## Task description
An exact repetition of the data below, without images, is the expected answer.

** Exercise materials follows **

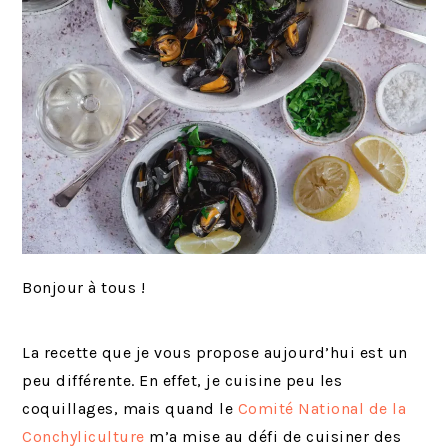
Bonjour à tous !
La recette que je vous propose aujourd’hui est un
peu différente. En effet, je cuisine peu les
coquillages, mais quand le
Comité National de la
Conchyliculture
m’a mise au défi de cuisiner des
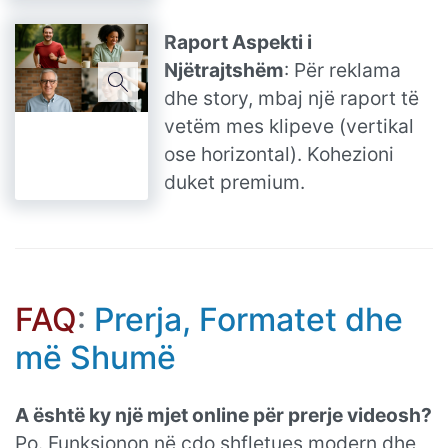
Raport Aspekti i
Njëtrajtshëm
: Për reklama
dhe story, mbaj një raport të
vetëm mes klipeve (vertikal
ose horizontal). Kohezioni
duket premium.
FAQ
:
Prerja, Formatet dhe
më Shumë
A është ky një mjet online për prerje videosh?
Po. Funksionon në çdo shfletues modern dhe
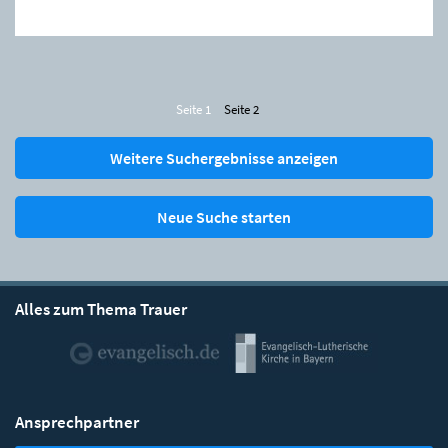
Seite 1
Seite 2
Weitere Suchergebnisse anzeigen
Neue Suche starten
Alles zum Thema Trauer
Ansprechpartner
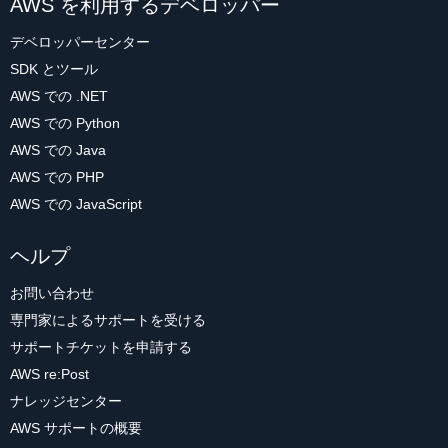
AWS を利用するデベロッパー
デベロッパーセンター
SDK とツール
AWS での .NET
AWS での Python
AWS での Java
AWS での PHP
AWS での JavaScript
ヘルプ
お問い合わせ
専門家によるサポートを受ける
サポートチケットを申請する
AWS re:Post
ナレッジセンター
AWS サポートの概要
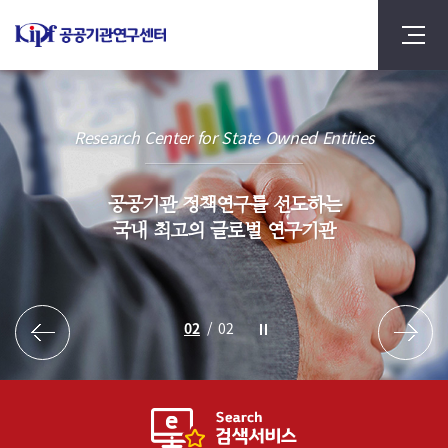
Research Center for State Owned Entities
공공기관 정책연구를 선도하는
국내 최고의 글로벌 연구기관
2
/
2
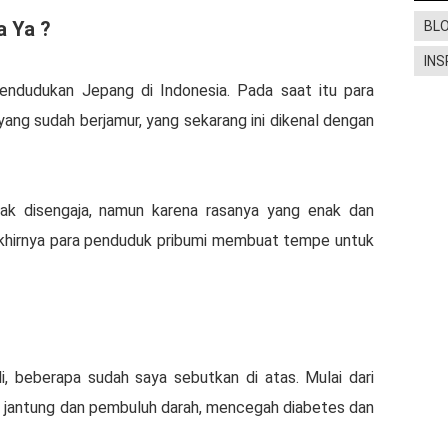
a Ya ?
BL
INS
ndudukan Jepang di Indonesia. Pada saat itu para
yang sudah berjamur, yang sekarang ini dikenal dengan
ak disengaja, namun karena rasanya yang enak dan
akhirnya para penduduk pribumi membuat tempe untuk
, beberapa sudah saya sebutkan di atas. Mulai dari
 jantung dan pembuluh darah, mencegah diabetes dan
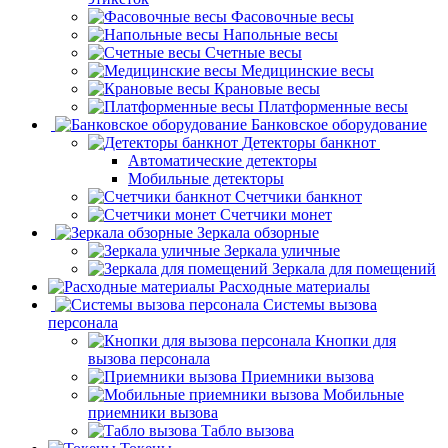
Фасовочные весы
Напольные весы
Счетные весы
Медицинские весы
Крановые весы
Платформенные весы
Банковское оборудование
Детекторы банкнот
Автоматические детекторы
Мобильные детекторы
Счетчики банкнот
Счетчики монет
Зеркала обзорные
Зеркала уличные
Зеркала для помещений
Расходные материалы
Системы вызова
персонала
Кнопки для
вызова персонала
Приемники вызова
Мобильные
приемники вызова
Табло вызова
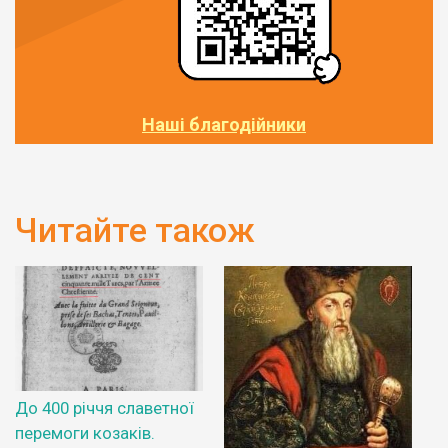
Наші благодійники
Читайте також
До 400 річчя славетної
перемоги козаків.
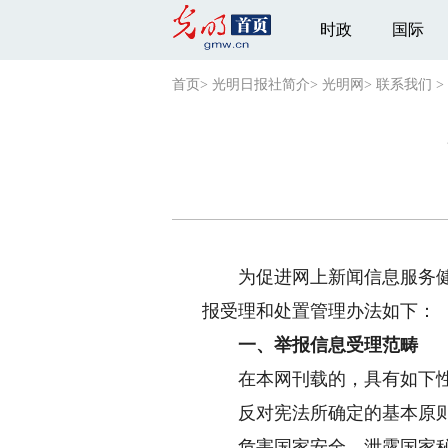
时政
国际
首页
>
光明日报社简介
>
光明网
>
联系我们
>
为促进网上新闻信息服务健康
报受理和处置管理办法如下：
一、举报信息受理范畴
在本网刊载的，具有如下性
反对宪法所确定的基本原
危害国家安全，泄露国家秘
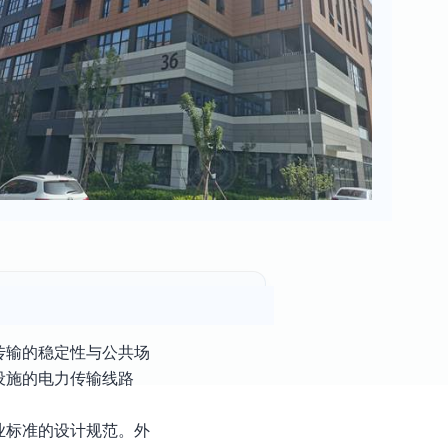
传输的稳定性与公共场
设施的电力传输线路
业标准的设计规范。外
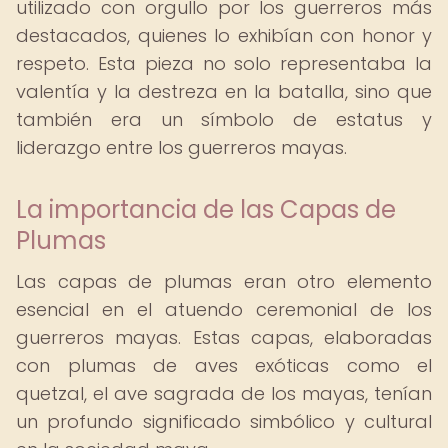
utilizado con orgullo por los guerreros más
destacados, quienes lo exhibían con honor y
respeto. Esta pieza no solo representaba la
valentía y la destreza en la batalla, sino que
también era un símbolo de estatus y
liderazgo entre los guerreros mayas.
La importancia de las Capas de
Plumas
Las capas de plumas eran otro elemento
esencial en el atuendo ceremonial de los
guerreros mayas. Estas capas, elaboradas
con plumas de aves exóticas como el
quetzal, el ave sagrada de los mayas, tenían
un profundo significado simbólico y cultural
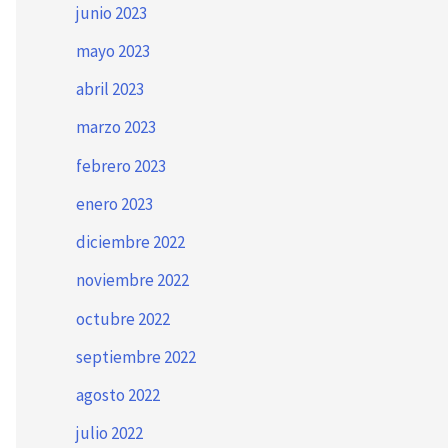
junio 2023
mayo 2023
abril 2023
marzo 2023
febrero 2023
enero 2023
diciembre 2022
noviembre 2022
octubre 2022
septiembre 2022
agosto 2022
julio 2022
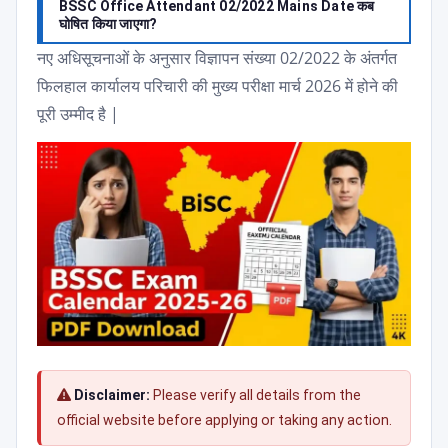
BSSC Office Attendant 02/2022 Mains Date कब
घोषित किया जाएगा?
नए अधिसूचनाओं के अनुसार विज्ञापन संख्या 02/2022 के अंतर्गत
फिलहाल कार्यालय परिचारी की मुख्य परीक्षा मार्च 2026 में होने की
पूरी उम्मीद है |
Disclaimer:
Please verify all details from the
official website before applying or taking any action.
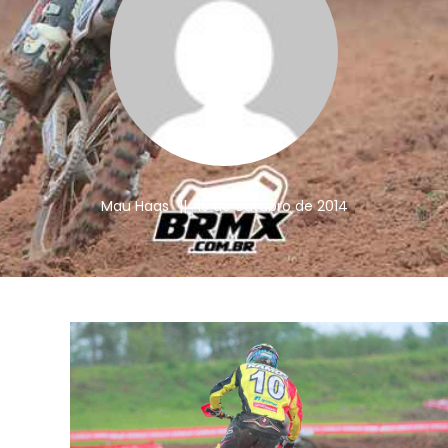
Mau Haas
||
15 de outubro de 2014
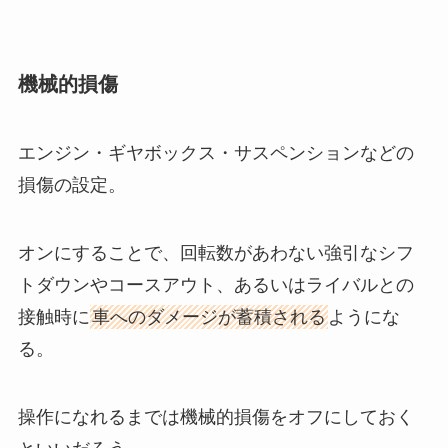
機械的損傷
エンジン・ギヤボックス・サスペンションなどの
損傷の設定。
オンにすることで、回転数があわない強引なシフ
トダウンやコースアウト、あるいはライバルとの
接触時に
車へのダメージが蓄積される
ようにな
る。
操作になれるまでは機械的損傷をオフにしておく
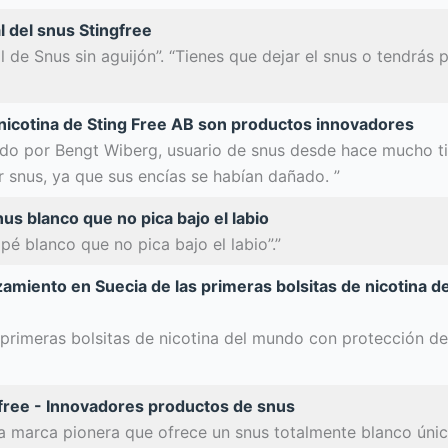
 del snus Stingfree
 de Snus sin aguijón”. “Tienes que dejar el snus o tendrás 
 nicotina de Sting Free AB son productos innovadores
eado por Bengt Wiberg, usuario de snus desde hace mucho t
ar snus, ya que sus encías se habían dañado. ”
us blanco que no pica bajo el labio
pé blanco que no pica bajo el labio”.”
zamiento en Suecia de las primeras bolsitas de nicotina 
s primeras bolsitas de nicotina del mundo con protección d
free - Innovadores productos de snus
na marca pionera que ofrece un snus totalmente blanco únic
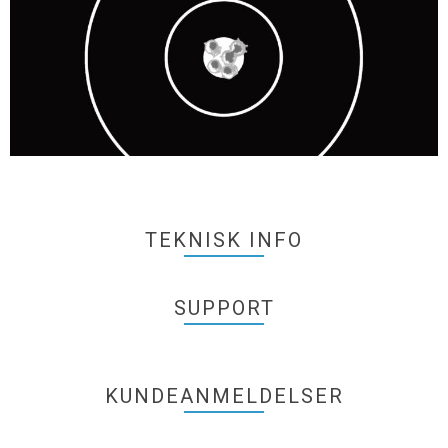
TEKNISK INFO
SUPPORT
KUNDEANMELDELSER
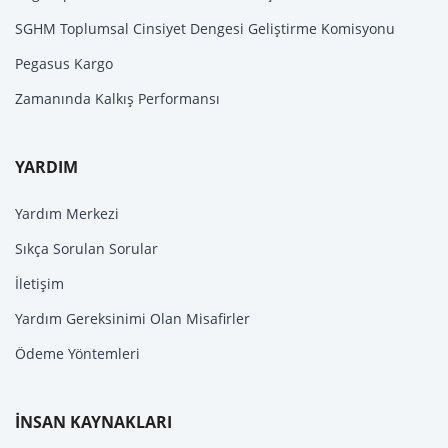
SGHM Toplumsal Cinsiyet Dengesi Geliştirme Komisyonu
Pegasus Kargo
Zamanında Kalkış Performansı
YARDIM
Yardım Merkezi
Sıkça Sorulan Sorular
İletişim
Yardım Gereksinimi Olan Misafirler
Ödeme Yöntemleri
İNSAN KAYNAKLARI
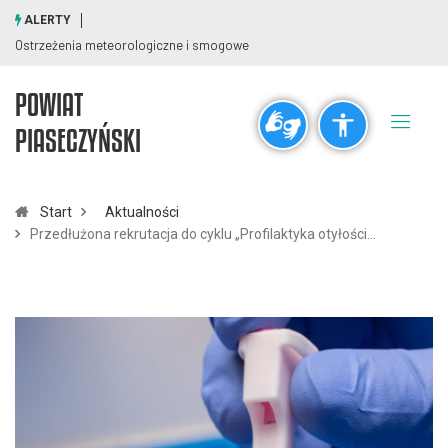
ALERTY
Ostrzeżenia meteorologiczne i smogowe
POWIAT
Ogólne
PIASECZYŃSKI
visibility_off
title
Wyłącz błyski
Zaznaczanie nagłówków
Start
Aktualności
Przedłużona rekrutacja do cyklu „Profilaktyka otyłości…
Rozdzielczość
zoom_out
zoom_in
Pomniejsz
Powiększ
Czcionki
remove_circle_outline
add_circle_outline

** End of Exercise materials **

## Response to this exercise
Bonjour à tous !
La recette que je vous propose aujourd’hui est un
peu différente. En effet, je cuisine peu les
coquillages, mais quand le
Comité National de la
Conchyliculture
m’a mise au défi de cuisiner des
Raport Aspekti i
Njëtrajtshëm
: Për reklama
dhe story, mbaj një raport të
vetëm mes klipeve (vertikal
ose horizontal). Kohezioni
duket premium.
FAQ
:
Prerja, Formatet dhe
më Shumë
A është ky një mjet online për prerje videosh?
Po. Funksionon në çdo shfletues modern dhe
Seite 1
Seite 2
Weitere Suchergebnisse anzeigen
Neue Suche starten
Alles zum Thema Trauer
Ansprechpartner
AWS を利用するデベロッパー
デベロッパーセンター
SDK とツール
AWS での .NET
AWS での Python
AWS での Java
AWS での PHP
AWS での JavaScript
ヘルプ
お問い合わせ
専門家によるサポートを受ける
サポートチケットを申請する
AWS re:Post
ナレッジセンター
AWS サポートの概要
Research Center for State Owned Entities
공공기관 정책연구를 선도하는
국내 최고의 글로벌 연구기관
2
/
2
a Ya ?
BL
INS
ndudukan Jepang di Indonesia. Pada saat itu para
yang sudah berjamur, yang sekarang ini dikenal dengan
ak disengaja, namun karena rasanya yang enak dan
akhirnya para penduduk pribumi membuat tempe untuk
, beberapa sudah saya sebutkan di atas. Mulai dari
 jantung dan pembuluh darah, mencegah diabetes dan
Фасовочные весы
Напольные весы
Счетные весы
Медицинские весы
Крановые весы
Платформенные весы
Банковское оборудование
Детекторы банкнот
Автоматические детекторы
Мобильные детекторы
Счетчики банкнот
Счетчики монет
Зеркала обзорные
Зеркала уличные
Зеркала для помещений
Расходные материалы
Системы вызова
персонала
Кнопки для
вызова персонала
Приемники вызова
Мобильные
приемники вызова
Табло вызова
Наші благодійники
Читайте також
До 400 річчя славетної
перемоги козаків.
时政
国际
首页
>
光明日报社简介
>
光明网
>
联系我们
>
为促进网上新闻信息服务健康
报受理和处置管理办法如下：
一、举报信息受理范畴
在本网刊载的，具有如下性
反对宪法所确定的基本原
危害国家安全，泄露国家秘
传输的稳定性与公共场
设施的电力传输线路
业标准的设计规范。外
utilizado con orgullo por los guerreros más
destacados, quienes lo exhibían con honor y
respeto. Esta pieza no solo representaba la
valentía y la destreza en la batalla, sino que
también era un símbolo de estatus y
liderazgo entre los guerreros mayas.
La importancia de las Capas de
Plumas
Las capas de plumas eran otro elemento
esencial en el atuendo ceremonial de los
guerreros mayas. Estas capas, elaboradas
con plumas de aves exóticas como el
quetzal, el ave sagrada de los mayas, tenían
un profundo significado simbólico y cultural
junio 2023
mayo 2023
abril 2023
marzo 2023
febrero 2023
enero 2023
diciembre 2022
noviembre 2022
octubre 2022
septiembre 2022
agosto 2022
julio 2022
BSSC Office Attendant 02/2022 Mains Date कब
घोषित किया जाएगा?
नए अधिसूचनाओं के अनुसार विज्ञापन संख्या 02/2022 के अंतर्गत
फिलहाल कार्यालय परिचारी की मुख्य परीक्षा मार्च 2026 में होने की
पूरी उम्मीद है |
Disclaimer:
Please verify all details from the
official website before applying or taking any action.
Mau Haas
||
15 de outubro de 2014
機械的損傷
エンジン・ギヤボックス・サスペンションなどの
損傷の設定。
オンにすることで、回転数があわない強引なシフ
トダウンやコースアウト、あるいはライバルとの
接触時に
車へのダメージが蓄積される
ようにな
る。
操作になれるまでは機械的損傷をオフにしておく
 del snus Stingfree
 de Snus sin aguijón”. “Tienes que dejar el snus o tendrás 
 nicotina de Sting Free AB son productos innovadores
eado por Bengt Wiberg, usuario de snus desde hace mucho t
ar snus, ya que sus encías se habían dañado. ”
us blanco que no pica bajo el labio
pé blanco que no pica bajo el labio”.”
zamiento en Suecia de las primeras bolsitas de nicotina 
s primeras bolsitas de nicotina del mundo con protección d
free - Innovadores productos de snus
na marca pionera que ofrece un snus totalmente blanco únic
TEKNISK INFO
SUPPORT
KUNDEANMELDELSER
SGHM Toplumsal Cinsiyet Dengesi Geliştirme Komisyonu
Pegasus Kargo
Zamanında Kalkış Performansı
YARDIM
Yardım Merkezi
Sıkça Sorulan Sorular
İletişim
Yardım Gereksinimi Olan Misafirler
Ödeme Yöntemleri
İNSAN KAYNAKLARI
ALERTY
Ostrzeżenia meteorologiczne i smogowe
POWIAT
Ogólne
PIASECZYŃSKI
visibility_off
title
Wyłącz błyski
Zaznaczanie nagłówków
Start
Aktualności
Przedłużona rekrutacja do cyklu „Profilaktyka otyłości…
Rozdzielczość
zoom_out
zoom_in
Pomniejsz
Powiększ
Czcionki
remove_circle_outline
add_circle_outline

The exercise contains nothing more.